Most of these runtimes shoot for as full NPM / Node compat as they can muster without intolerable contortions in the code. Why? Because a ton of software out there runs on NPM, or on Node APIs. Users think of server-side JavaScript and Node as the same thing -- this is not true, Node is both the "Node APIs" and the V8-based engine underneath it.
But this is exactly what I mean: for Deno to claim that Oracle does not "use" the JavaScript trademark requires a completely ignorant stance about technologies like GraalJs. Last we benched, Elide (on top of GraalJs) outperformed Deno by a wide margin. Oracle has invested years of engineering work into it. Enough that it outperforms Node (by a long shot) and Deno, and typically ties with Bun. So why does Deno get to say what happens with the trademark? It makes no sense to me.
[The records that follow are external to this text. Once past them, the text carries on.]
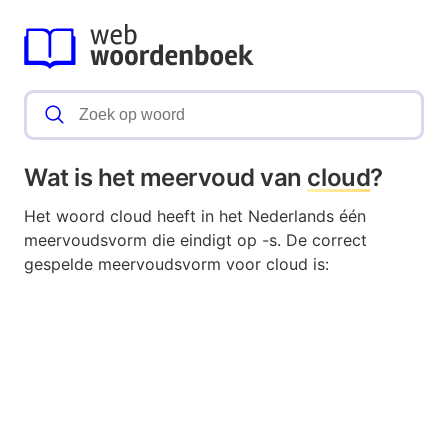
Wat is het meervoud van
cloud
?
Het woord cloud heeft in het Nederlands één
meervoudsvorm die eindigt op -s. De correct
gespelde meervoudsvorm voor cloud is:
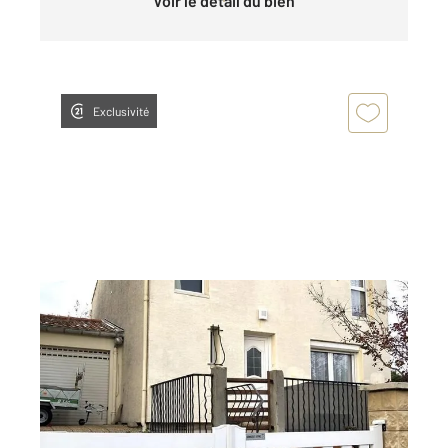
Voir le détail du bien
Exclusivité
CARCASSONNE 11
2
102,09 m
, 5 pièces
Ref : 26934
Maison à vendre
150 000 €
Visiter le site dédié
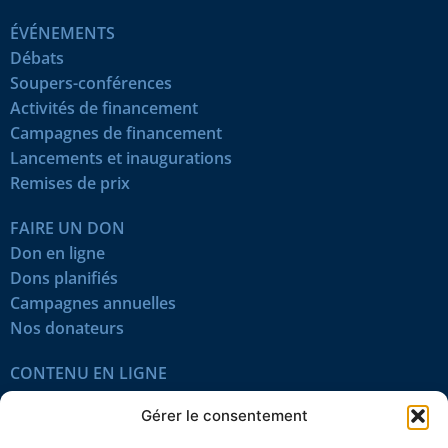
ÉVÉNEMENTS
Débats
Soupers-conférences
Activités de financement
Campagnes de financement
Lancements et inaugurations
Remises de prix
FAIRE UN DON
Don en ligne
Dons planifiés
Campagnes annuelles
Nos donateurs
CONTENU EN LIGNE
Tous les articles
Gérer le consentement
Contenu réservé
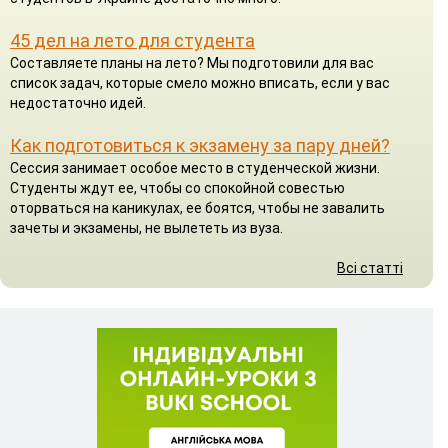
45 дел на лето для студента
Составляете планы на лето? Мы подготовили для вас
список задач, которые смело можно вписать, если у вас
недостаточно идей.
Как подготовиться к экзамену за пару дней?
Сессия занимает особое место в студенческой жизни.
Студенты ждут ее, чтобы со спокойной совестью
оторваться на каникулах, ее боятся, чтобы не завалить
зачеты и экзамены, не вылететь из вуза.
Всі статті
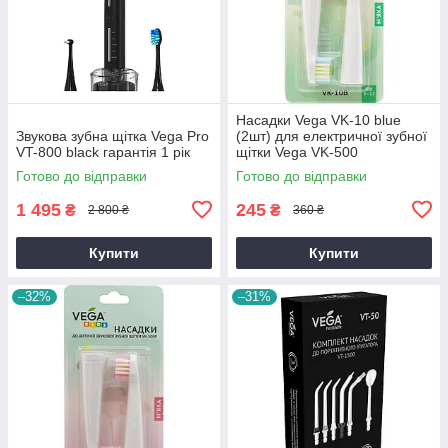
Насадки Vega VK-10 blue
Звукова зубна щітка Vega Pro
(2шт) для електричної зубної
VT-800 black гарантія 1 рік
щітки Vega VK-500
Готово до відправки
Готово до відправки
1 495
245
₴
₴
2 800 ₴
360 ₴
Купити
Купити
–32%
–31%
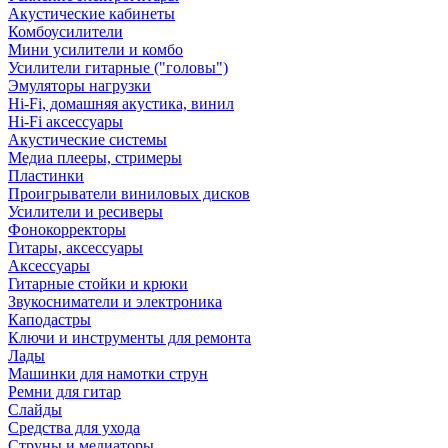
Акустические кабинеты
Комбоусилители
Мини усилители и комбо
Усилители гитарные ("головы")
Эмуляторы нагрузки
Hi-Fi, домашняя акустика, винил
Hi-Fi аксессуары
Акустические системы
Медиа плееры, стримеры
Пластинки
Проигрыватели виниловых дисков
Усилители и ресиверы
Фонокорректоры
Гитары, аксессуары
Аксессуары
Гитарные стойки и крюки
Звукосниматели и электроника
Каподастры
Ключи и инструменты для ремонта
Лады
Машинки для намотки струн
Ремни для гитар
Слайды
Средства для ухода
Струны и медиаторы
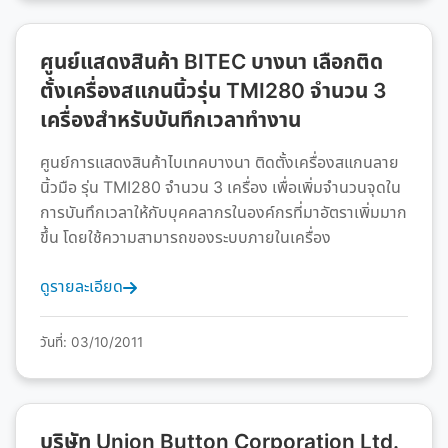
ศูนย์แสดงสินค้า BITEC บางนา เลือกติด
ตั้งเครื่องสแกนนิ้วรุ่น TMI280 จำนวน 3
เครื่องสำหรับบันทึกเวลาทำงาน
ศูนย์การแสดงสินค้าไบเทคบางนา ติดตั้งเครื่องสแกนลาย
นิ้วมือ รุ่น TMI280 จำนวน 3 เครื่อง เพื่อเพิ่มจำนวนจุดใน
การบันทึกเวลาให้กับบุคคลากรในองค์กรที่มาอัตราเพิ่มมาก
ขึ้น โดยใช้ความสามารถของระบบภายในเครื่อง
ดูรายละเอียด
วันที่: 03/10/2011
บริษัท Union Button Corporation Ltd.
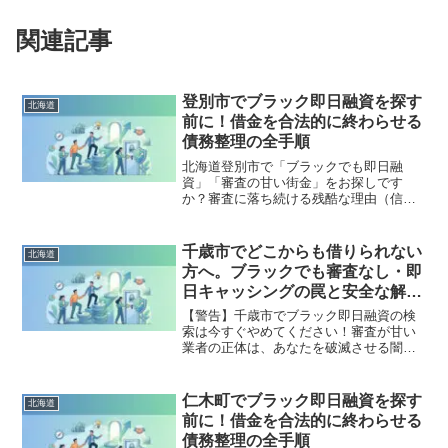
関連記事
登別市でブラック即日融資を探す
北海道
前に！借金を合法的に終わらせる
債務整理の全手順
北海道登別市で「ブラックでも即日融
資」「審査の甘い街金」をお探しです
か？審査に落ち続ける残酷な理由（信用
情報と申し込みブラック）から、絶対に
手を出してはいけないソフト闇金の実態
まで徹底解説。多重債務の地獄から抜け
千歳市でどこからも借りられない
北海道
出し、合法的に借金を減額・免除する
方へ。ブラックでも審査なし・即
「債務整理」の正しい知識と、今すぐ督
日キャッシングの罠と安全な解決
促を止める無料相談窓口をご案内しま
策
す。
【警告】千歳市でブラック即日融資の検
索は今すぐやめてください！審査が甘い
業者の正体は、あなたを破滅させる闇金
です。どこからも借りられない状態は、
法的な手続きでリセット可能です。千歳
市で違法業者を避け、借金地獄から抜け
仁木町でブラック即日融資を探す
北海道
出した方々の実体験と確実な解決策を完
前に！借金を合法的に終わらせる
全公開。
債務整理の全手順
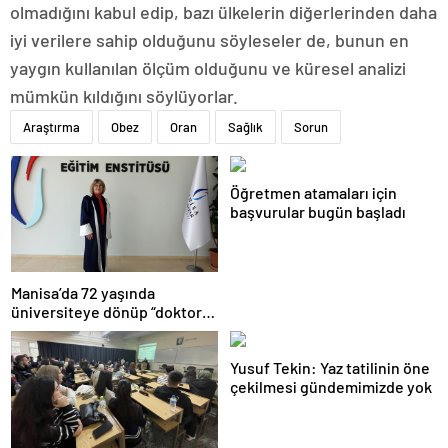
olmadığını kabul edip, bazı ülkelerin diğerlerinden daha
iyi verilere sahip olduğunu söyleseler de, bunun en
yaygın kullanılan ölçüm olduğunu ve küresel analizi
mümkün kıldığını söylüyorlar.
Araştırma
Obez
Oran
Sağlık
Sorun
Öğretmen atamaları için
başvurular bugün başladı
Manisa’da 72 yaşında
üniversiteye dönüp “doktor”
ünvanı aldı
Yusuf Tekin: Yaz tatilinin öne
çekilmesi gündemimizde yok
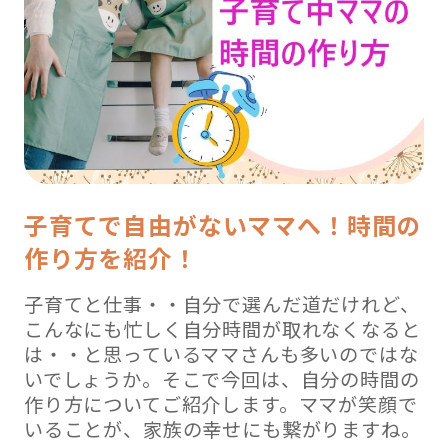
子育てで自由がないママへ！時間の
作り方を紹介！
子育てと仕事・・自分で選んだ道だけれど、
こんなにも忙しく自分時間が取れなくなると
は・・と思っているママさんも多いのではな
いでしょうか。そこで今回は、自分の時間の
作り方についてご紹介します。ママが笑顔で
いることが、家族の幸せにも繋がりますね。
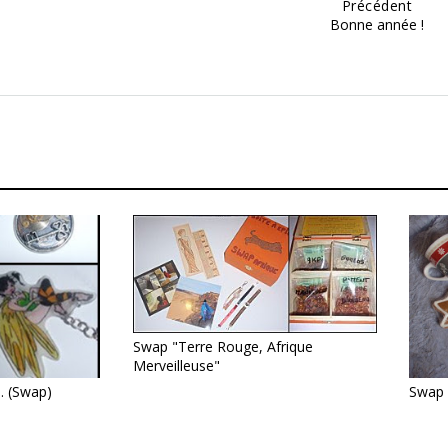
Précédent
Bonne année !
Swap "Terre Rouge, Afrique
Merveilleuse"
.. (Swap)
Swap 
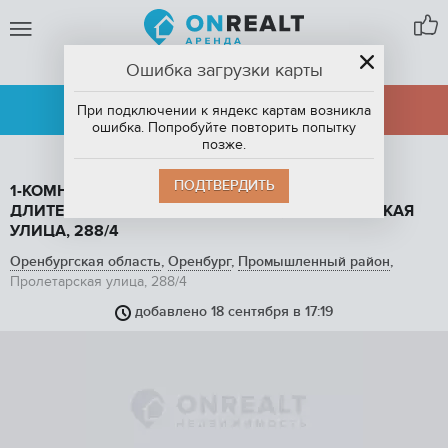
Ошибка загрузки карты
ОРЕНБУРГ
АРЕНДА
ПРОДАЖА
При подключении к яндекс картам возникла
ошибка. Попробуйте повторить попытку
позже.
ПОДТВЕРДИТЬ
1-КОМНАТНАЯ КВАРТИРА, 35 М2, В АРЕНДУ НА
ДЛИТЕЛЬНЫЙ СРОК В ОРЕНБУРГЕ, ПРОЛЕТАРСКАЯ
УЛИЦА, 288/4
Оренбургская область
,
Оренбург
,
Промышленный район
,
Пролетарская улица, 288/4
добавлено 18 сентября в 17:19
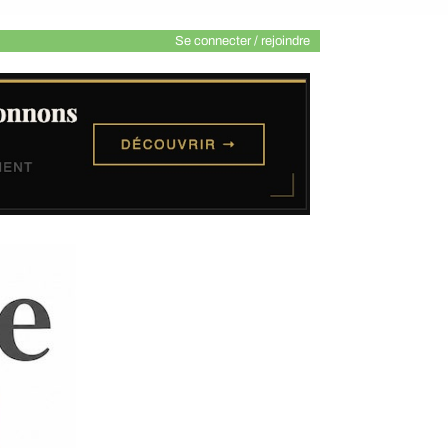
Se connecter / rejoindre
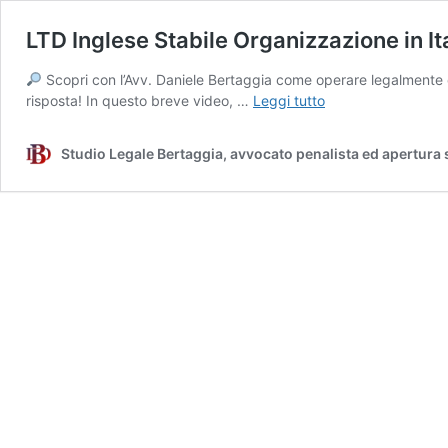
LTD Inglese Stabile Organizzazione in It
Scopri con l’Avv. Daniele Bertaggia come operare legalmente e
LTD
risposta! In questo breve video, …
Leggi tutto
Inglese
Stabile
Studio Legale Bertaggia, avvocato penalista ed apertura 
Organizzazione
in
Italia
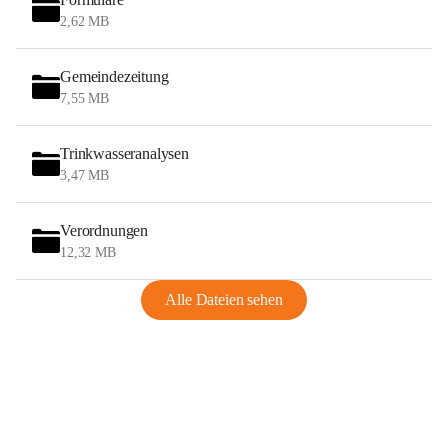
2,62 MB
Gemeindezeitung
7,55 MB
Trinkwasseranalysen
3,47 MB
Verordnungen
12,32 MB
Alle Dateien sehen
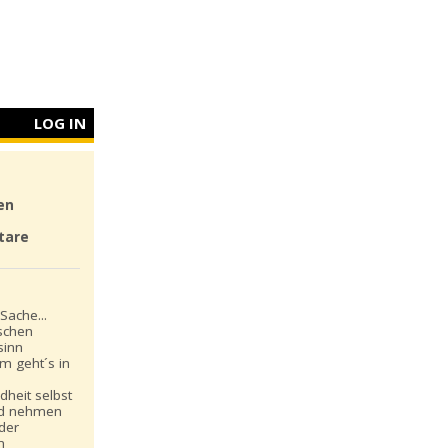
LOG IN
en
tare
Sache...
schen
sinn
m geht´s in
dheit selbst
nd nehmen
 der
n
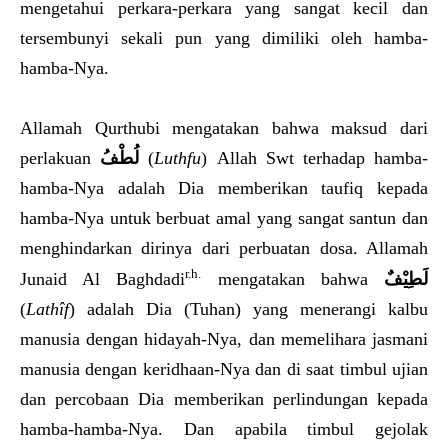
mengetahui perkara-perkara yang sangat kecil dan
tersembunyi sekali pun yang dimiliki oleh hamba-
hamba-Nya.
Allamah Qurthubi mengatakan bahwa maksud dari
perlakuan
لُطْفُ
(
Luthfu
) Allah Swt terhadap hamba-
hamba-Nya adalah Dia memberikan taufiq kepada
hamba-Nya untuk berbuat amal yang sangat santun dan
menghindarkan dirinya dari perbuatan dosa. Allamah
r.h.
Junaid Al Baghdadi
mengatakan bahwa
لَطِيْفٌ
(
Lathîf
) adalah Dia (Tuhan) yang menerangi kalbu
manusia dengan hidayah-Nya, dan memelihara jasmani
manusia dengan keridhaan-Nya dan di saat timbul ujian
dan percobaan Dia memberikan perlindungan kepada
hamba-hamba-Nya. Dan apabila timbul gejolak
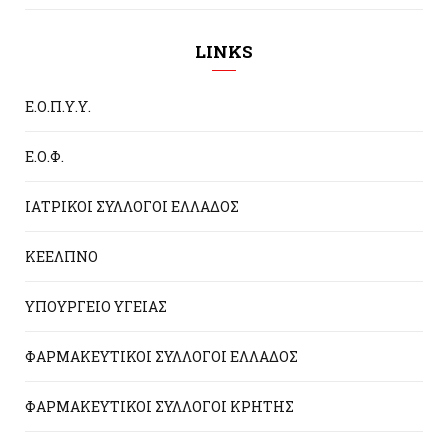
LINKS
Ε.Ο.Π.Υ.Υ.
Ε.Ο.Φ.
ΙΑΤΡΙΚΟΙ ΣΥΛΛΟΓΟΙ ΕΛΛΑΔΟΣ
ΚΕΕΛΠΝΟ
ΥΠΟΥΡΓΕΙΟ ΥΓΕΙΑΣ
ΦΑΡΜΑΚΕΥΤΙΚΟΙ ΣΥΛΛΟΓΟΙ ΕΛΛΑΔΟΣ
ΦΑΡΜΑΚΕΥΤΙΚΟΙ ΣΥΛΛΟΓΟΙ ΚΡΗΤΗΣ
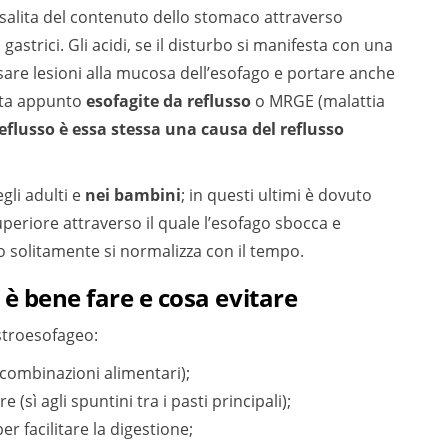
risalita del contenuto dello stomaco attraverso
 gastrici. Gli acidi, se il disturbo si manifesta con una
are lesioni alla mucosa dell’esofago e portare anche
etta appunto
esofagite da reflusso
o MRGE (malattia
reflusso è essa stessa una causa del reflusso
gli adulti e
nei bambini
; in questi ultimi è dovuto
superiore attraverso il quale l’esofago sbocca e
o solitamente si normalizza con il tempo.
è bene fare e cosa evitare
stroesofageo:
 combinazioni alimentari);
(sì agli spuntini tra i pasti principali);
er facilitare la digestione;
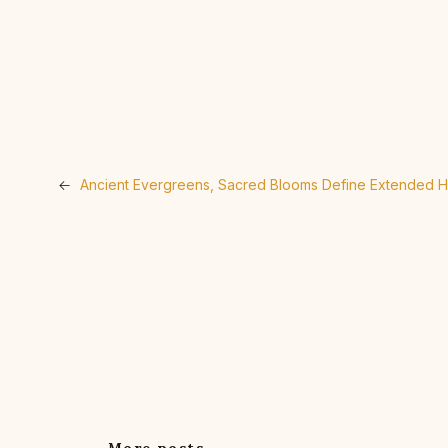
←
Ancient Evergreens, Sacred Blooms Define Extended 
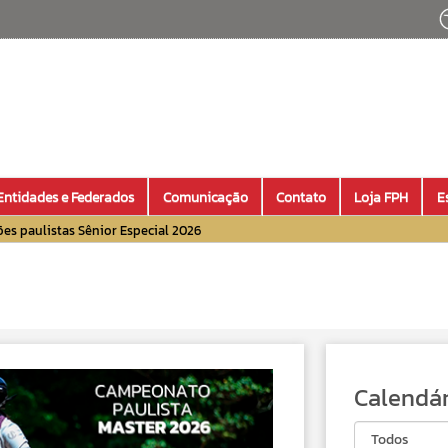
Entidades e Federados
Comunicação
Contato
Loja FPH
E
s paulistas Sênior Especial 2026
Calendár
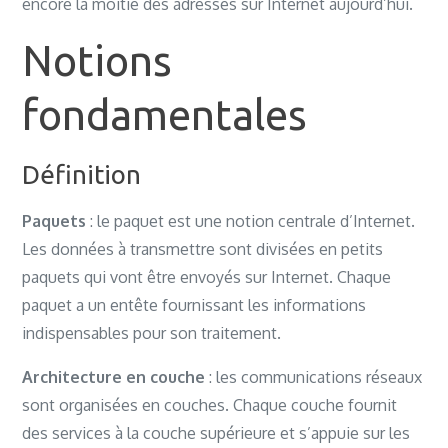
encore la moitié des adresses sur Internet aujourd’hui.
Notions
fondamentales
Définition
Paquets
: le paquet est une notion centrale d’Internet.
Les données à transmettre sont divisées en petits
paquets qui vont être envoyés sur Internet. Chaque
paquet a un entête fournissant les informations
indispensables pour son traitement.
Architecture en couche
: les communications réseaux
sont organisées en couches. Chaque couche fournit
des services à la couche supérieure et s’appuie sur les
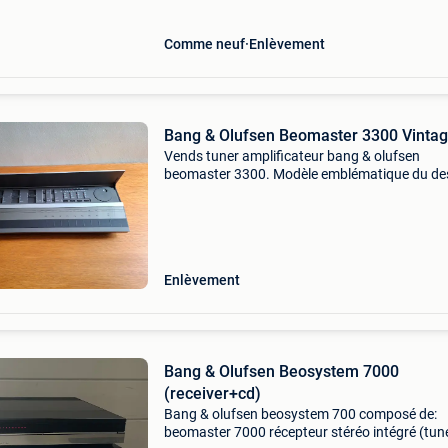
Comme neuf
Enlèvement
Bang & Olufsen Beomaster 3300 Vinta
Vends tuner amplificateur bang & olufsen
beomaster 3300. Modèle emblématique du de
scandinave des années 70 avec façade tactile
capot relevable. L&#39;appareil s&#39;allume
(voyant
Enlèvement
Bang & Olufsen Beosystem 7000
(receiver+cd)
Bang & olufsen beosystem 700 composé de:
beomaster 7000 récepteur stéréo intégré (tun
I might even agree that Oracle should not own it or control it the way they do. I don't know. But I do know that Deno's demands are Node-centric, and the JavaScript ecosystem is simply way bigger than that.
I think the history, causes, and goals here are getting a bit wobbly. Ryan has been outspoken about what he thinks he did wrong with Node and why he decided to make Deno. I'm obviously not him, so I can't speak much about all of that.
Node compatibility is interesting because it's only useful until it's not. If all these other runtimes eat away enough at node's share, it won't make sense to be compatible with node anymore.
Just to finish the original discussion, as much as I love talking about the current state of js (heh) runtimes: the mention of graaljs supports deno's argument. Oracle, for whatever reason, used "js" rather than "JavaScript".
GraalJs is just a name. It was created by Oracle so they can use the trademark if they want to. I have no idea what you are talking about.
> Ryan has been outspoken about what he thinks he did wrong with Node and why he decided to make Deno
Yes, I explained that we disagree. Clearly he also feels he was wrong about Deno’s NPM choices since he reversed course and added NPM support. So Ryan agrees with me, I guess.
> If all these runtimes eat away enough at node’s share
WinterCG and other efforts are formalizing APIs that can be shared across runtimes. Which is great. Many of these APIs are at least informed by, if not outright standardized versions of, Node APIs. They are here to stay.